Exercise: From the section on binding financial agreements below, set down word for word the passage from "Schedule 5 –" to "to be binding.".

Document section:
^^^^^^^^^^^^^^^^
Schedule 5 – Binding financial agreements
Part 1 – financial agreements
2.29
The items in this schedule largely respond to the decision in Black v
Black, a decision of the Full Family Court which held on appeal that a
financial agreement made under the Family Law Act did not meet the strict
requirements that a statement be annexed to the financial agreement evidencing
that the parties had received independent legal advice in relation to all
matters set out in the relevant provision. The Full Court held that strict
compliance with the provision was required in order for the financial
agreement to be binding.
2.30
Financial agreements of this type are commonly referred to as
'pre-nuptial agreements'. Amendments discussed below are proposed in order to
secure the validity of existing financial agreements and to give certainty to
contracting parties.
2.31
The Bill also addresses concerns about possible inconsistencies that may
occur in relation to third parties being excluded from financial agreements. In
2000, financial agreement provisions were introduced to the Family Law Act and
replaced 'maintenance agreements'. In maintenance agreements it was clear that
there could be third parties to the agreements, for example someone other than
the parties to the relationship such as creditors or trustees who may have an
interest in the property or assets of the parties. Following the 2000
amendments, there was some concern that the provisions did not explicitly
recognise the possibility of third parties to financial agreements.
2.32
This situation was addressed in the Family Law Act Amendment (De Facto Financial Matters and Other Measures) Act 2008 where the definition of
'spouse party' was broadened for the purposes of financial agreements made
under Parts VIIIA and VIIIAB of the Family Law Act.
2.33
Part VIIIA of the Family Law Act allows married persons to enter into
agreements as to the division of property in the event of a marriage ending.
Agreements can be entered into either before, during or after marriage. On 10 November 2008, the Federal Parliament passed the Family Law Amendment (De Facto Financial Matters and Other Measures) Act 2008, which introduced a new Part
VIIIAB to the Family Law Act to deal with de facto financial matters. These matters
were previously dealt with exclusively by state courts under state law however
the new Part VIIIAB puts these matters under the jurisdiction of the Family
Court and the Federal Magistrates Court.
2.34
These amendments did not apply to termination agreements. The Bill seeks to ensure that the broadened definition of 'spouse party' applies to both financial
and termination agreements for married and de facto couples, thereby allowing
third parties to be included in such agreements. These amendments are not related
to the Full Court's decision in Black v Black but seek to apply the same
arrangements for financial and termination agreements to both married and de
facto couples.
2.35
Item 1 of Schedule 5 clarifies that a termination agreement under Part
VIIIA of the Family Law Act between parties to a marriage can include another
person or persons as a party to the agreement.
2.36
Items 2, 3 and 4 relax the requirements for evidence that a spouse party
to a financial agreement has obtained independent legal advice when entering
into such agreements. At present the Family Law Act, through sections 90G(1)(b)
^^^^^^^^^^^^^^^^
Dataset content:
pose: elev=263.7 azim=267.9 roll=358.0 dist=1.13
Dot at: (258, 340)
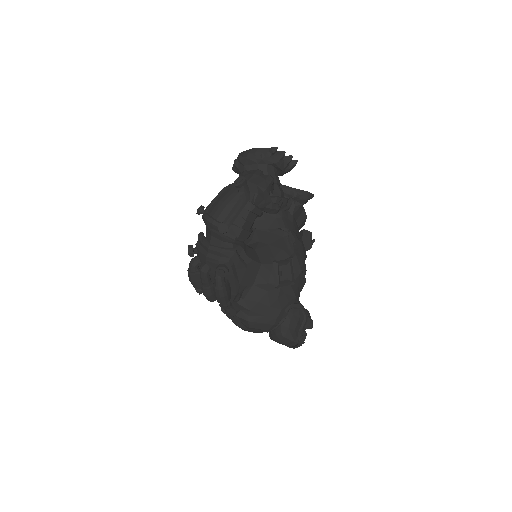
^^^^^^^^^^^^^^^^
Correct result:
Schedule 5 – Binding financial agreements
Part 1 – financial agreements
2.29
The items in this schedule largely respond to the decision in Black v
Black, a decision of the Full Family Court which held on appeal that a
financial agreement made under the Family Law Act did not meet the strict
requirements that a statement be annexed to the financial agreement evidencing
that the parties had received independent legal advice in relation to all
matters set out in the relevant provision. The Full Court held that strict
compliance with the provision was required in order for the financial
agreement to be binding.